# Provided material

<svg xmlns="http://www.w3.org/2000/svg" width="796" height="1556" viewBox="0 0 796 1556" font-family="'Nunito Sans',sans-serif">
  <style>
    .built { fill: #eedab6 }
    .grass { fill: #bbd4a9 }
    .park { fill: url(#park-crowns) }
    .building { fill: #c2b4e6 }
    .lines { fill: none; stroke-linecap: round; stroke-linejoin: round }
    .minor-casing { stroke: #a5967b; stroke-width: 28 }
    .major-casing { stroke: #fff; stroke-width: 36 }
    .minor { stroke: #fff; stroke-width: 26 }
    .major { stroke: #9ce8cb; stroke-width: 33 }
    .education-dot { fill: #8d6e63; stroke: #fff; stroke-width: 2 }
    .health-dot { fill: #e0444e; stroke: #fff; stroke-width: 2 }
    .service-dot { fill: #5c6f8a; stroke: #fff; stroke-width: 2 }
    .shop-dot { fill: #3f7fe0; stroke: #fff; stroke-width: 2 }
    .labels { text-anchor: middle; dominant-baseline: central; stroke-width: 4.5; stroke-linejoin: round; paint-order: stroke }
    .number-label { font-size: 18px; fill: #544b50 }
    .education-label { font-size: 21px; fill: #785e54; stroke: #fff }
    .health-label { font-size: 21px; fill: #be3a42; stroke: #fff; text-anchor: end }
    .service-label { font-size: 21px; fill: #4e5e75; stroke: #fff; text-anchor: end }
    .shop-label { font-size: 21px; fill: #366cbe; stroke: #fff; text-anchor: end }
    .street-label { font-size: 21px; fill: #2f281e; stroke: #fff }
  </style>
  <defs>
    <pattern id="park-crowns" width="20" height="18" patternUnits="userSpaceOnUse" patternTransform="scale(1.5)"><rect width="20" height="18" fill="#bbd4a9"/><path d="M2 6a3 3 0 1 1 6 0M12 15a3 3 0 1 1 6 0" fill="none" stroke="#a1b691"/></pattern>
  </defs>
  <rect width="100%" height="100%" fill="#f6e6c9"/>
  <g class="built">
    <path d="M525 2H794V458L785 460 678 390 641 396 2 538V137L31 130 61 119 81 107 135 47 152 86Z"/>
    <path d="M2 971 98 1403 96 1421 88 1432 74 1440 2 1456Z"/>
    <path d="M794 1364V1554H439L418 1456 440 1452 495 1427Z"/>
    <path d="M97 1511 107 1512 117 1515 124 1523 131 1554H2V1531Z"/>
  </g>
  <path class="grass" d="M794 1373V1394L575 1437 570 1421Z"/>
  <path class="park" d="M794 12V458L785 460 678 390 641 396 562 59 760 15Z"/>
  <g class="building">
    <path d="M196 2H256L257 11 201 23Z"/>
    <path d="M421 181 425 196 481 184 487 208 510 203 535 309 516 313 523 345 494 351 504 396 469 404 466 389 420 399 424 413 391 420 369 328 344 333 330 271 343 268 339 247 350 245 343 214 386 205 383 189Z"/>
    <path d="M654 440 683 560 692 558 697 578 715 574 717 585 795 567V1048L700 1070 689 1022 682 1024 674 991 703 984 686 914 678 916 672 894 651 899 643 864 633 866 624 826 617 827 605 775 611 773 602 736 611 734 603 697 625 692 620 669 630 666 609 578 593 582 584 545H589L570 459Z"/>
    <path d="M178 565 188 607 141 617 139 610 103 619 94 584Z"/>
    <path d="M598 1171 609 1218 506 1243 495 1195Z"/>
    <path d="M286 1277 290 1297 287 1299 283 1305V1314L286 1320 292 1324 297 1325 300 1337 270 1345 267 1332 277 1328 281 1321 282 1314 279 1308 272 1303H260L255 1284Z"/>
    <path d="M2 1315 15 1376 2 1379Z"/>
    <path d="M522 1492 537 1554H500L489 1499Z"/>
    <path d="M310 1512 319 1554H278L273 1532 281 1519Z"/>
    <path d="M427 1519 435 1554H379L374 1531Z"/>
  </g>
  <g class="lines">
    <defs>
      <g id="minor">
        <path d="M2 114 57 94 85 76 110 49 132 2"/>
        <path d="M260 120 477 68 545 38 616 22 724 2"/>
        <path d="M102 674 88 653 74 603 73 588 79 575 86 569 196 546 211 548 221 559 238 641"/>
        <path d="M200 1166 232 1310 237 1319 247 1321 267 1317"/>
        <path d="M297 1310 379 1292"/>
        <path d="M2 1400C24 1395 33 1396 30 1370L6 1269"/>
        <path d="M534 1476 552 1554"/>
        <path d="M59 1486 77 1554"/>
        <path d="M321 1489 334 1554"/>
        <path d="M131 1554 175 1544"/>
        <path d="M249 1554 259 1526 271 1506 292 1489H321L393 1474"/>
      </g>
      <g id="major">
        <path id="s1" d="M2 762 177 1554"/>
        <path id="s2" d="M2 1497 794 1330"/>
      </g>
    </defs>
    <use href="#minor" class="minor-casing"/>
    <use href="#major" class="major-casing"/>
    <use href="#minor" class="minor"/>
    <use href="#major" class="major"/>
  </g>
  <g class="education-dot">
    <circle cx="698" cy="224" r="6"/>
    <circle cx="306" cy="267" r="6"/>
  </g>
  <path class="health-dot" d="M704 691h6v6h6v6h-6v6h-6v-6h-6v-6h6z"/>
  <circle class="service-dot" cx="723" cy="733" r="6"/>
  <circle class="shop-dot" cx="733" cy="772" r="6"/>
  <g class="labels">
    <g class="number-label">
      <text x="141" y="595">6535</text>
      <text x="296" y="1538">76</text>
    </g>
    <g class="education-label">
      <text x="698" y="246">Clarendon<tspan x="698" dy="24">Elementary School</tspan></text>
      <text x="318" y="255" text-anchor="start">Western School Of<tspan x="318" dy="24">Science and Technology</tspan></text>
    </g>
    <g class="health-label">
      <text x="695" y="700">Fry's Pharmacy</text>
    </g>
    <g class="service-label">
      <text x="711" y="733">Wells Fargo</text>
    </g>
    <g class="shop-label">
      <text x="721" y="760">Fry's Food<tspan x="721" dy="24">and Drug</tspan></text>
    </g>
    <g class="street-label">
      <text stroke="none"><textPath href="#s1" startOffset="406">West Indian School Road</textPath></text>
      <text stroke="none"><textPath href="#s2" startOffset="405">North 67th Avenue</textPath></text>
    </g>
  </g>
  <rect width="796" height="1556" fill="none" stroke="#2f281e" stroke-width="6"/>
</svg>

# Task item
The required answer is each line of the entries containing the string "lines".

# Response area
    .lines { fill: none; stroke-linecap: round; stroke-linejoin: round }
  <g class="lines">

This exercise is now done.